Sunday, January 14, 2007

Man,tiger rift deepens

The Times of India Online
Printed from timesofindia.indiatimes.com > India
Man-tiger rift deepens
Abantika Ghosh
[ 12 Jan, 2007 0241hrs ISTTIMES NEWS NETWORK ]

NEW DELHI: Barely a few months into the formation of the National Tiger Conservation Authority, three back-to-back incidents in three tiger reserves across the country over the last one week, have once again brought the problem of man animal conflict into sharp focus. Two tigers and one woman were killed in three separate incidents.

On Wednesday Kishenpur Sanctuary under the Dudhwa tiger reserve in UP, about 35-40 kg meat without any skin or bone was discovered. Senior forest officials visited the spot and sent the meat for DNA testing to the Wildlife Institute of India and the Indian Veterinary Research Institute.

Md Hassan, chief wildlife warden of the state said, "The meat had very small amounts of skin attached. Moreover there were absolutely no bones. The two circumstances make it look like a case of tiger poaching. We have sent the meat for forensic examinations but we are working on the hypotheses that it is tiger meat."

On Thursday morning, the partially decomposed body of a dead tiger was fished out of a well in Katwal Village in the Tadoba Andheri Tiger Reserve in Maharshtra. The body has been sent for forensic tests. Forest department sources say it initial suspicions are that this may be a case of retaliatory killing by poisoning. A tiger in the area had over the past few months killed several cows.

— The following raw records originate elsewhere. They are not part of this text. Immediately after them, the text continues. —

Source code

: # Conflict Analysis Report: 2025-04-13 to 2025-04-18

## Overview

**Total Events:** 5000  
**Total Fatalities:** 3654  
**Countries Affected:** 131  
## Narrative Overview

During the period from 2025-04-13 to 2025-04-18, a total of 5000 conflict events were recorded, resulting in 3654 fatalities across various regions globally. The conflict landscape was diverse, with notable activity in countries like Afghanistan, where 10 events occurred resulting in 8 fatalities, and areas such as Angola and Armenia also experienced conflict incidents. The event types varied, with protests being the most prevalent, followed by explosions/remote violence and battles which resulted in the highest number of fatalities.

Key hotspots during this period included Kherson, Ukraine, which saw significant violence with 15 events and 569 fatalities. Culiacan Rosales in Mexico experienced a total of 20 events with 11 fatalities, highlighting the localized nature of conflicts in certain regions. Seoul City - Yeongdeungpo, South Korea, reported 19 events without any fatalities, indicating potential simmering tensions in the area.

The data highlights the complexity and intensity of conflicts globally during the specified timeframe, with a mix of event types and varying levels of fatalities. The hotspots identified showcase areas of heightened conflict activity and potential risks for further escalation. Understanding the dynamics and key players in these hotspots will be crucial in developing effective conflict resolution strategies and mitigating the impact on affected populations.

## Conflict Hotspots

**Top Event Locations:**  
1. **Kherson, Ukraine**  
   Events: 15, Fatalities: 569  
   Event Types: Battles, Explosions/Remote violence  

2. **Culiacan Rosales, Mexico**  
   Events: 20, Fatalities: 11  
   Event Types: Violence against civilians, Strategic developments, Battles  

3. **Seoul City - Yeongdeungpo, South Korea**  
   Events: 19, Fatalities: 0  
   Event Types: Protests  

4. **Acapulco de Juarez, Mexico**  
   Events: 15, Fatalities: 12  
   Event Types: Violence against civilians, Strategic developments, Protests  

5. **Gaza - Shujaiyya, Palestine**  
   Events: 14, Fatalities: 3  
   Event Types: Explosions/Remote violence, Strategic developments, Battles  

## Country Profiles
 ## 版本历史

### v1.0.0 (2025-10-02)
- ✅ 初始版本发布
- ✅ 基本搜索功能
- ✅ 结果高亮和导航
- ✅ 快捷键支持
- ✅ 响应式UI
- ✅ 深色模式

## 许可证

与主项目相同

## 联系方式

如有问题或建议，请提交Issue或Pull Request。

While the two incidents have left tiger conservationists worried, forest officials in Uttaranchal are gearing up to prevent retaliatory killings like those in the wake of a villager being killed by a tiger in the Terai East division of Corbett National Park in the Surai Range. On January 5, a 32-year-old woman Naro Devi who had gone to the forest to collect firewood, was mauled to death by a tiger. Tempers are running high and the forest department, a particularly worried about the safety of one tigress who has been sighted several times in the area along with her three cubs, has deputed extra personnel to ‘‘talk to the villagers’’.

K Vidyasagar, divisional forest officer of the Terai east division told TOI, "There have been several sightings of the tigress. Though we do not know if she killed the woman, we have made arrangements to ensure her and the cubs’ safety. We have to be careful though so as not to curtail her territory any further in our efforts to ensure their safety." The forest department, he said, has made alternate routes for villagers who go to collect firewood.